Meditation — Marketing. It doesn’t seem that there should be any connection between the two. Think of a meditator and you probably picture a person sitting serenely cross-legged on a cushion with his or her eyes closed, hands resting gently or holding a pose with thumb and middle finger lightly touching to make a circle. Perhaps the setting is a quiet meditation hall or under a spreading tree in a magazine-worthy nature shot.
Think of a marketer and the picture might not be so serene. Perhaps an underpaid desk jockey in India with a headset microphone, or a slick, aggressive Mad Men-type shyster trying to get people to buy things they don’t need.
But in reality we are all meditators and marketers, whether we realize it or not.
I ran across a discussion in a LinkedIn writers group recently that touched on this exact topic. One of the posters posited that even if we protest that we don't like marketing and don't want to have anything to do with it, all our public statements, including those on message boards and in person, are in fact part of our marketing and branding.

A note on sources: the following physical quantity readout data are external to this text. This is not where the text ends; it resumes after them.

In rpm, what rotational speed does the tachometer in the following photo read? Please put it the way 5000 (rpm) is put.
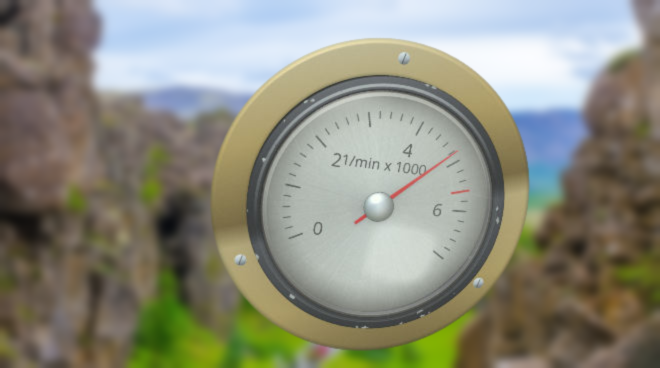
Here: 4800 (rpm)
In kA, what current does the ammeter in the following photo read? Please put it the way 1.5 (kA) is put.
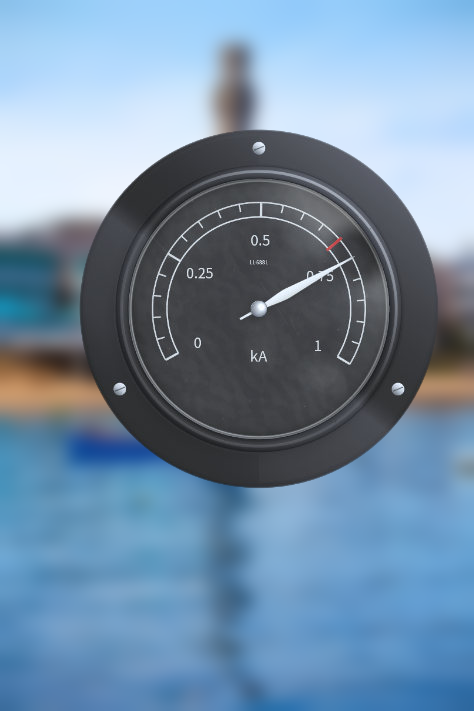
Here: 0.75 (kA)
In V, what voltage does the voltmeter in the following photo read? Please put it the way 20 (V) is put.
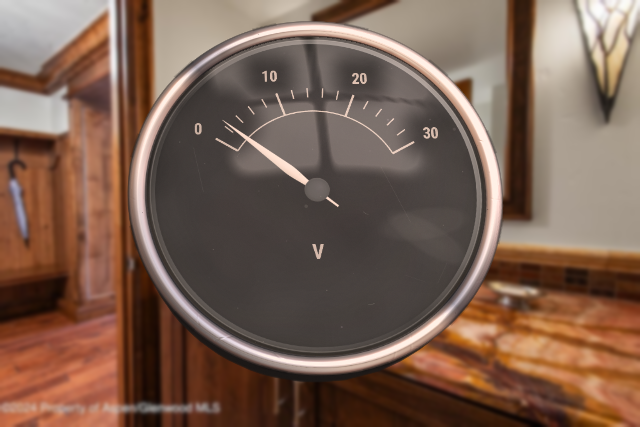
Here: 2 (V)
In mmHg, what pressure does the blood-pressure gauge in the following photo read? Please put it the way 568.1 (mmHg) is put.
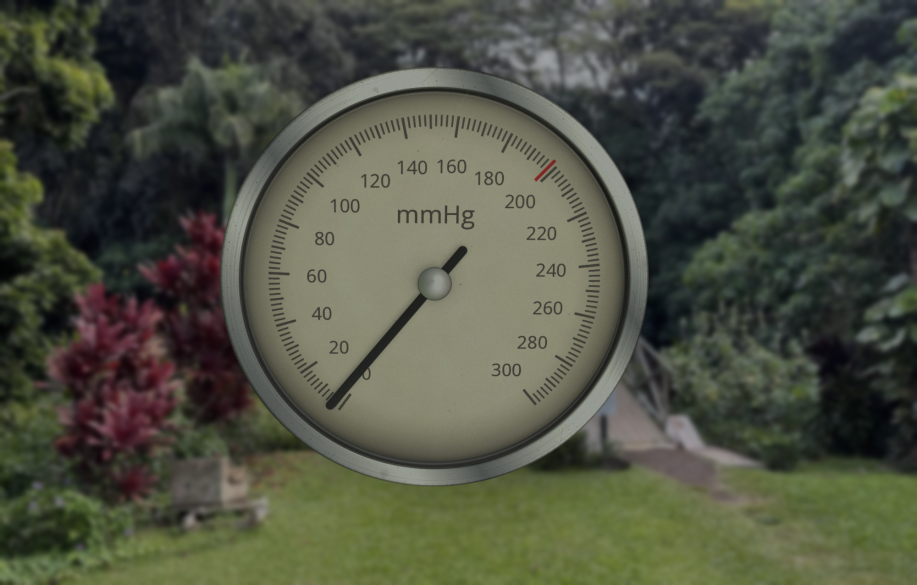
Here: 4 (mmHg)
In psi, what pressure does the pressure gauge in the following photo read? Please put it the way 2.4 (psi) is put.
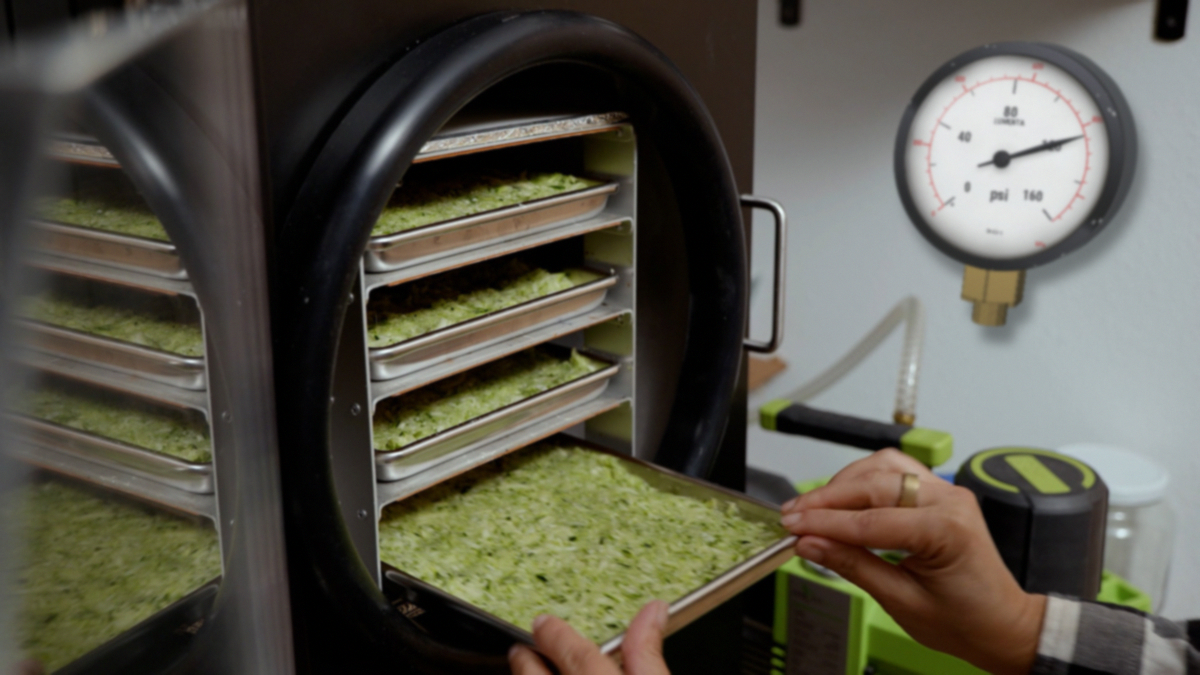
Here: 120 (psi)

Writers who are too lazy to do the digging around to figure out what type of articles a market typically publishes, and simply email editors asking them to look at their website to ask what type of work they could get, are also marketing — in a negative way — to their intended audience. In essence, we can't escape marketing, so we might as well approach it consciously and productively.
Hmm ... you mean I’m always marketing myself, consciously or unconsciously? Yikes. Better watch what I put out there!
But what about meditating? Surely I am not meditating all the time.
Well, it depends on how you see the word “meditation.” Sakyong Mipham Rinpoche, the spiritual leader of Shambhala Buddhism, in his video clip, "Learning to Meditate," (also shown below) says the word in Tibet has roots in the word “familiarity,” and so it really means getting used to something.
“I always think that in a sense we are always meditating, meaning we are always getting familiar. Our mind is getting used to something. We may be getting used to the thought of anxiety, worrying, anger. Our mind is getting used to something. So in a sense we are meditating.”
It makes sense: whatever you place your mind on during the course of the day, you are getting familiar with. We can meditate on thoughts of being wronged, feeling impoverished or on our own fantasies and desires by constantly coming back to them during the day. Or, we can familiarize ourselves with kindness, curiosity and humor, and meditate on those.
Which kind of meditation and marketing would you choose?